1 . Tube or not tube

Il est possible d’utiliser deux types de peintures : la peinture préparée (tube, pot, flacon) ou la peinture à préparer : liant et pigments. Longtemps influencé par l’offre systématique des fabricants, le peintre débutant ou confirmé s’oriente de plus en plus vers la formule séparée qui présente plusieurs avantages : coût inférieur mais aussi qualité souvent supérieure, possibilité de passer de l’huile à l’acrylique, à l’aquarelle, etc., sans devoir acheter un nouveau matériel, possibilité de “travailler un liant” ou d’utiliser un pigment non industriel.

Par contre, cette formule implique quelques restrictions. Le tube n’est pas né seulement parce que le broyage industriel de l’époque n’avait pas la qualité actuelle et nécessitait une intervention du peintre. Il a de réels aspects pratiques.

2 . L’intérêt initial du tube, procédé par séparation

Au XIXème siècle, l’invention du tube a permis aux peintres de transporter littéralement l’atelier sur le motif. C’est encore là que réside son intérêt majeur. Comme le font toujours certains peintres contemporains, les artistes préparaient la pâte et l’injectaient eux-mêmes dans les tubes. C’est cependant l’industrialisation de ce procédé qui fut déterminante.

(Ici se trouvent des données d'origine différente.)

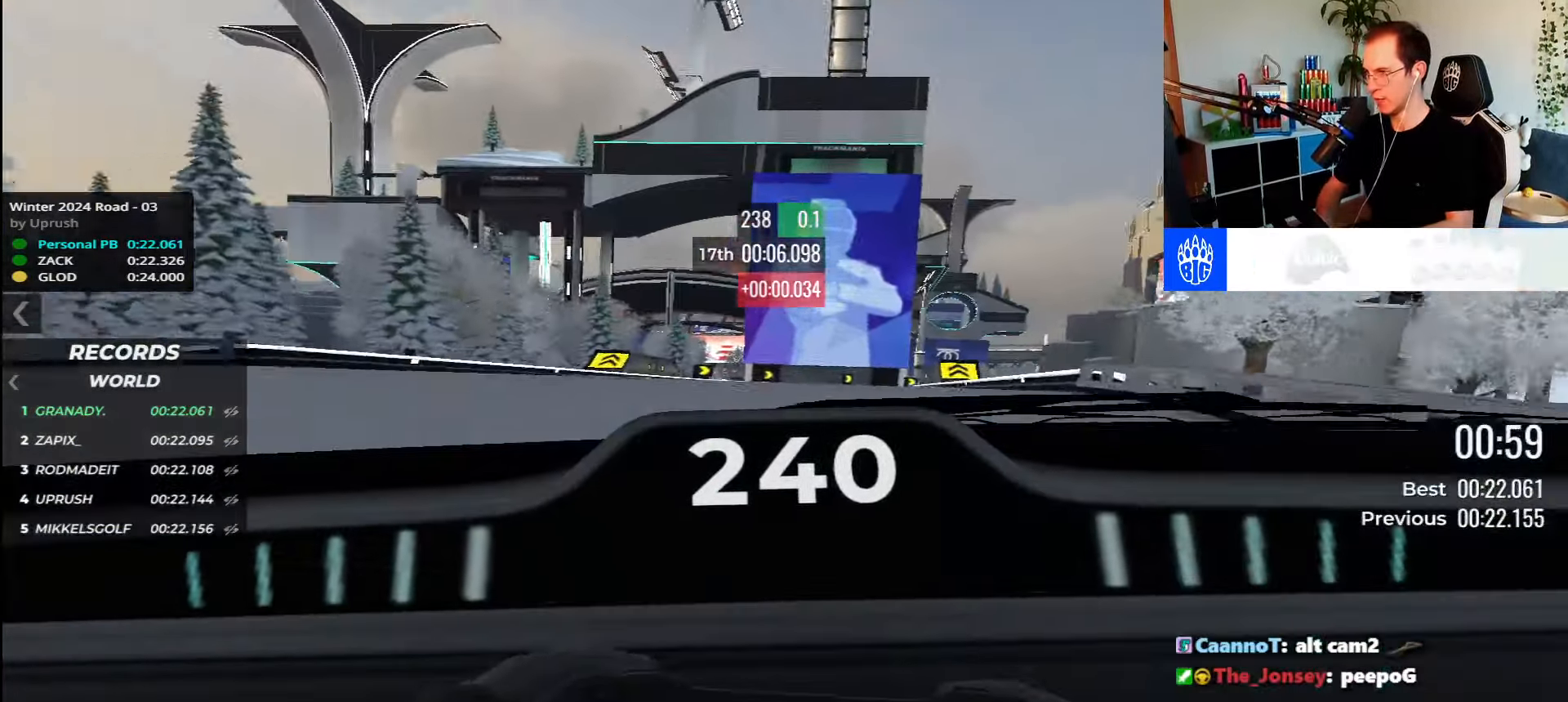
{"keys": ["up"], "events": []}
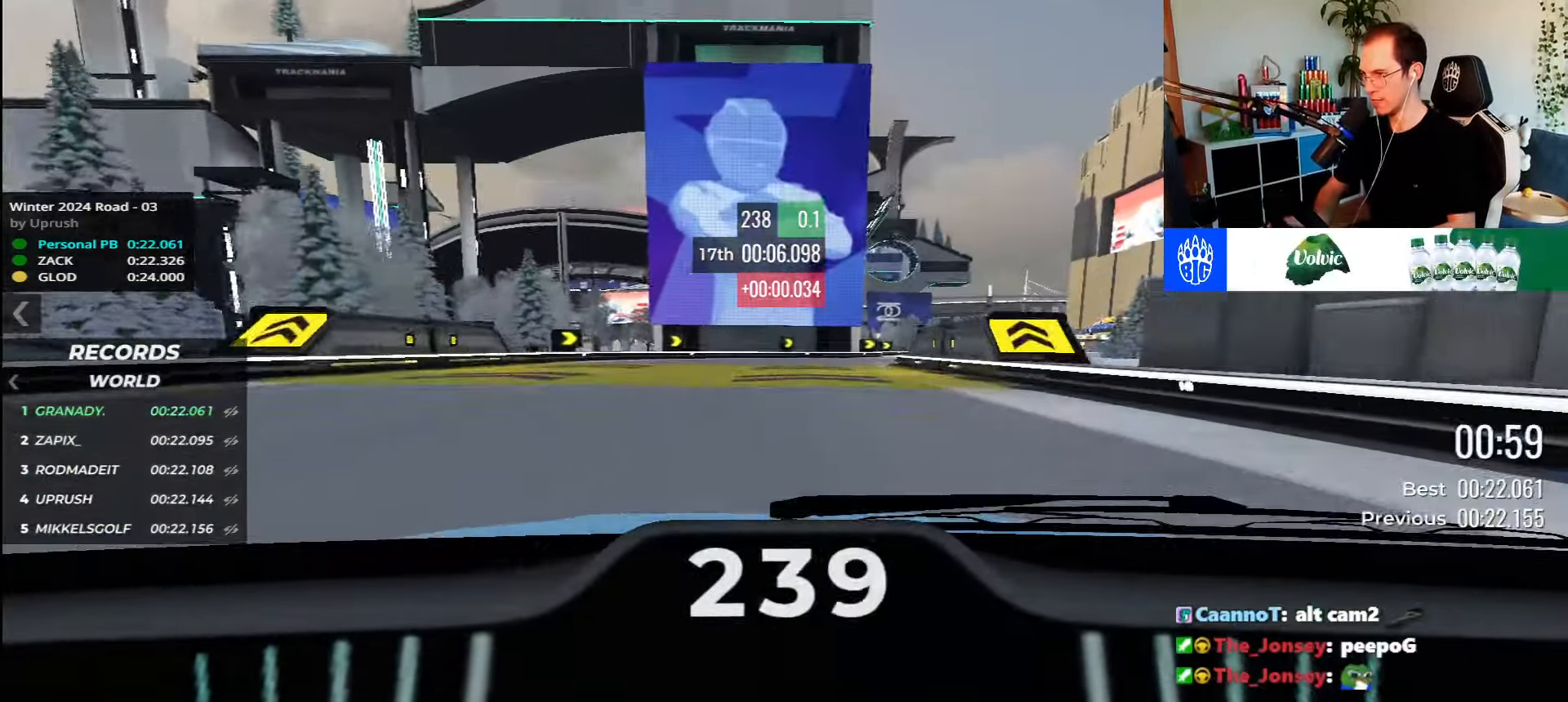
{"keys": ["up"], "events": []}
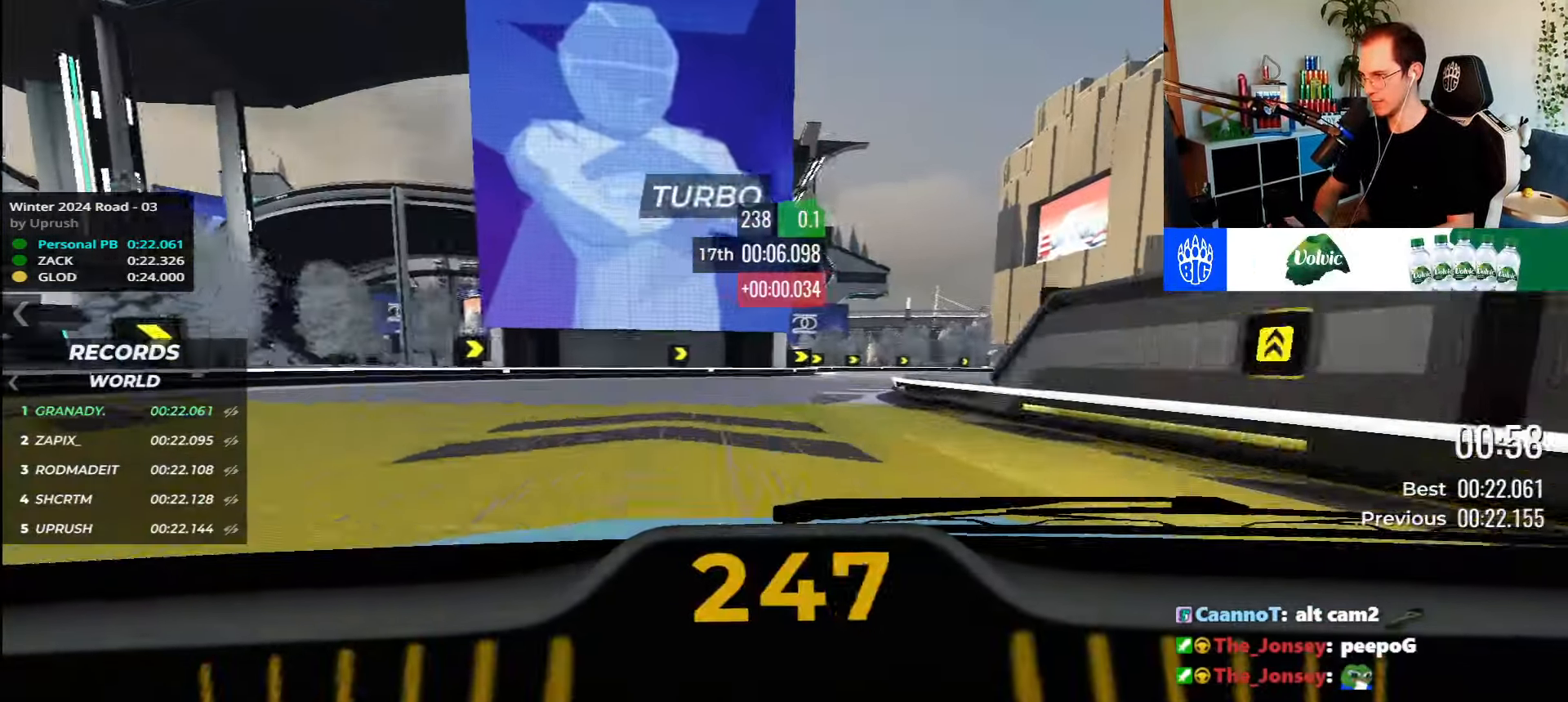
{"keys": ["up"], "events": [[66, "right", "down"], [433, "right", "up"]]}
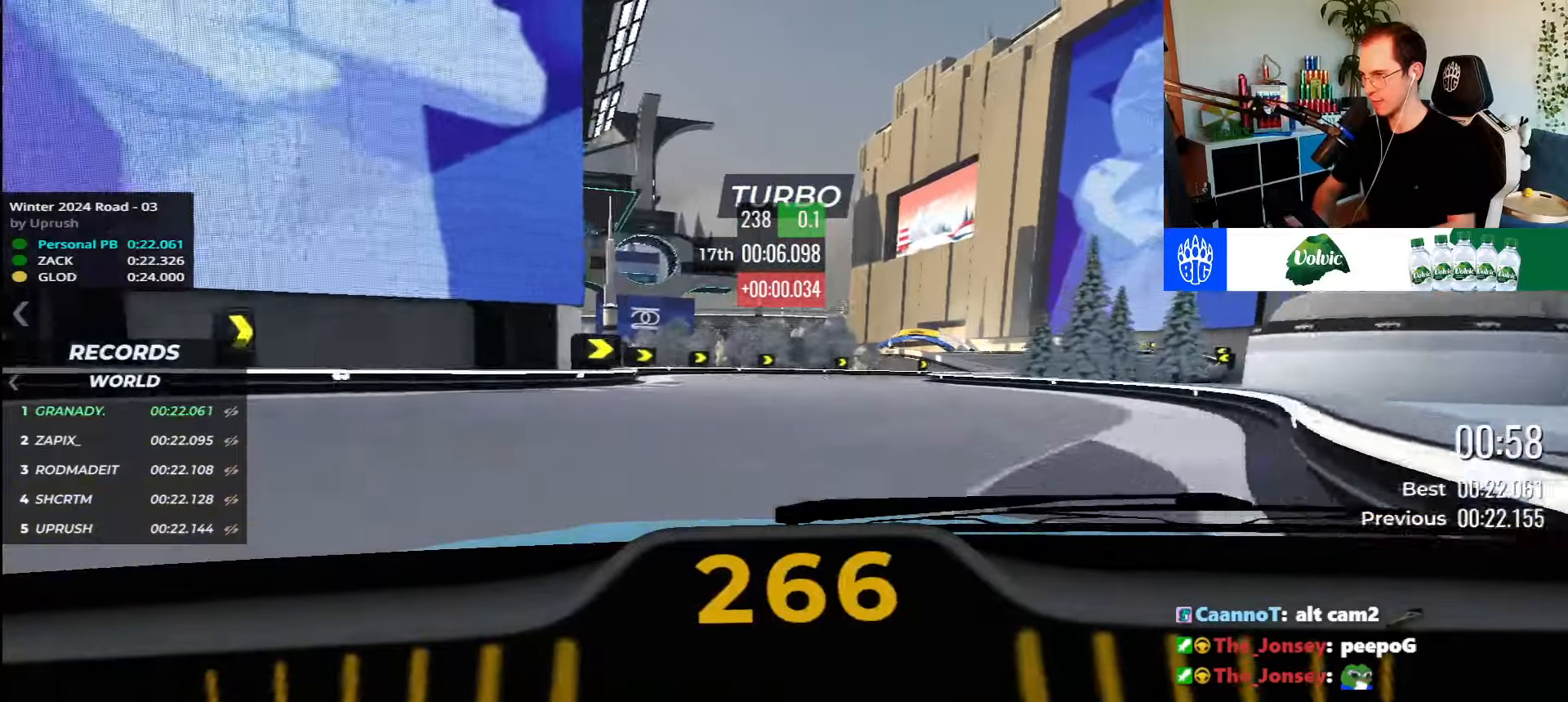
{"keys": ["right", "up"], "events": [[400, "right", "down"]]}
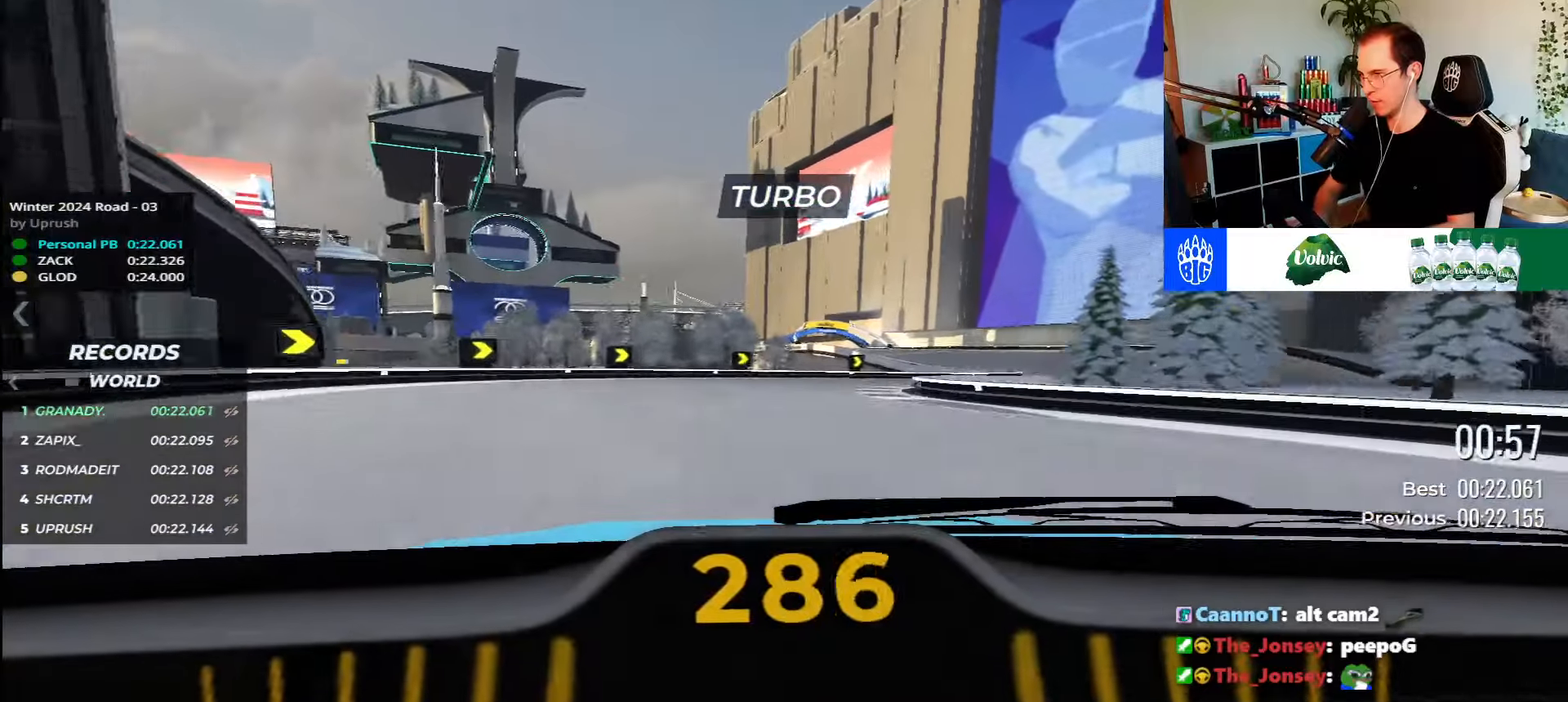
{"keys": ["right", "up"], "events": []}
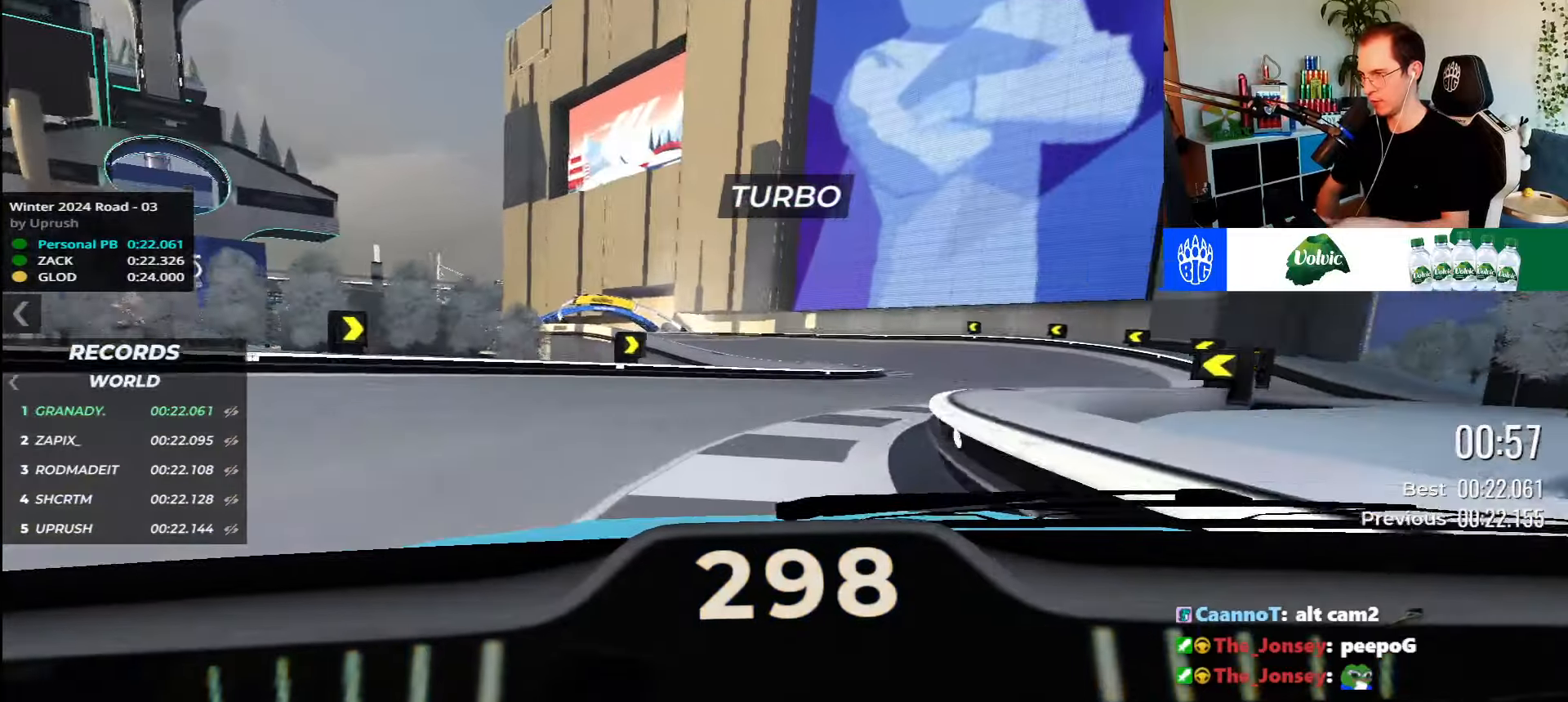
{"keys": ["left", "up"], "events": [[100, "right", "up"], [500, "left", "down"]]}
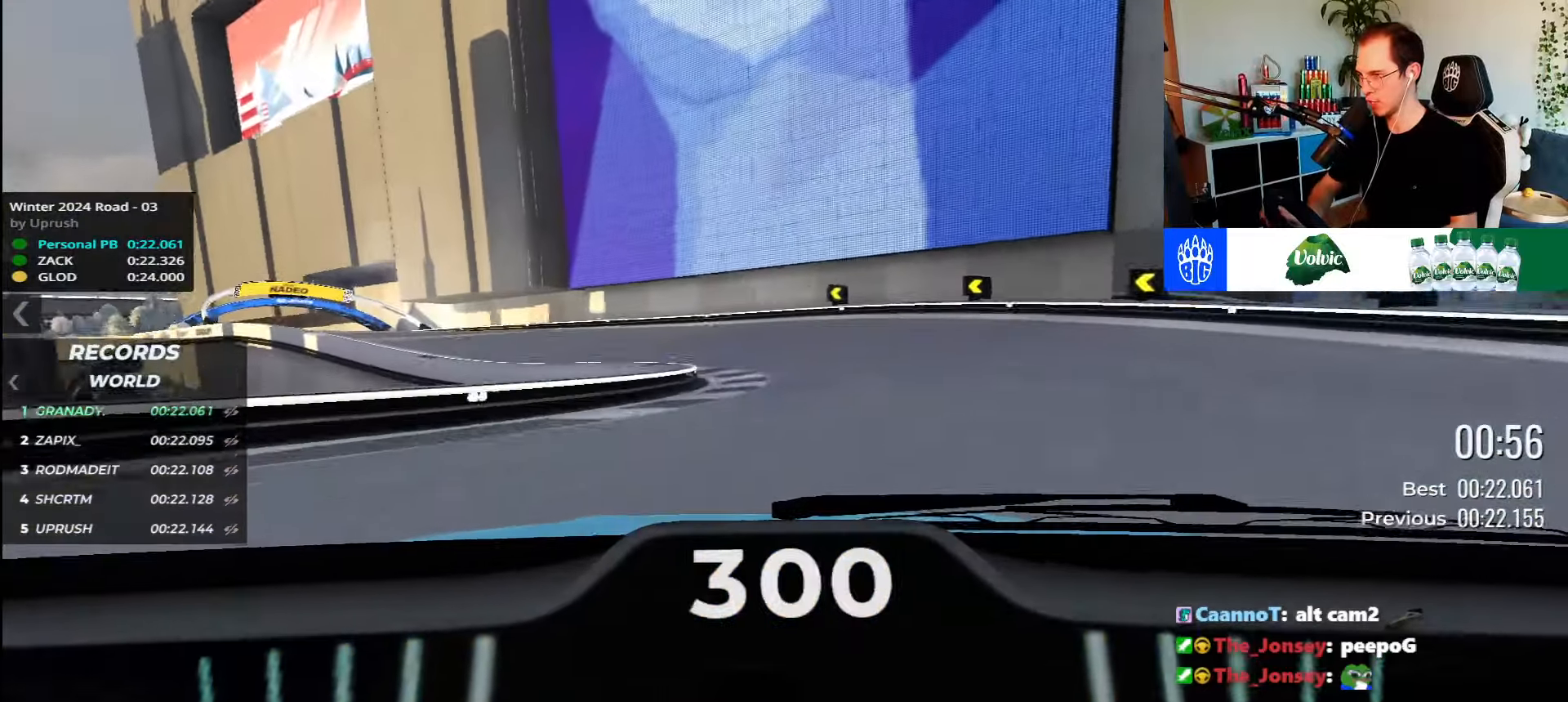
{"keys": ["left", "up"], "events": []}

En effet, plus tard, cet outil s’est déplacé dans l’atelier pour des raisons de temps : préparer les couleurs soi-même était soi-disant trop long, trop difficile, point de vue excessif assez typique de la période moderne. On a en effet beaucoup exagéré sur ce point : depuis longtemps, les pigments proposés dans le commerces sont déjà très finement broyés ; il n’y a plus qu’à les mélanger au liant avec une spatule ou un autre outil, ce qui prend seulement quelques minutes.

Le procédé de broyage (ou de liage si l’on préfère ce terme plus juste mais moins usité) à la façon ancienne met en oeuvre une molette – destinée au liage du pigment, mais aussi au broyage terminal – et une plaque de porphyre (non de marbre, contrairement à l’opinion répandue). Le broyage sur plaque de porphyre avec une molette de cristal est un procédé chic mais d’une utilité discutable. (Lire le chapitre XIII, La molette.)

De plus, il existe des méthodes simples permettant d’accélérer la préparation de la peinture. L’argument de la durée de préparation est encore valable, mais bien moins qu’il ne le fut.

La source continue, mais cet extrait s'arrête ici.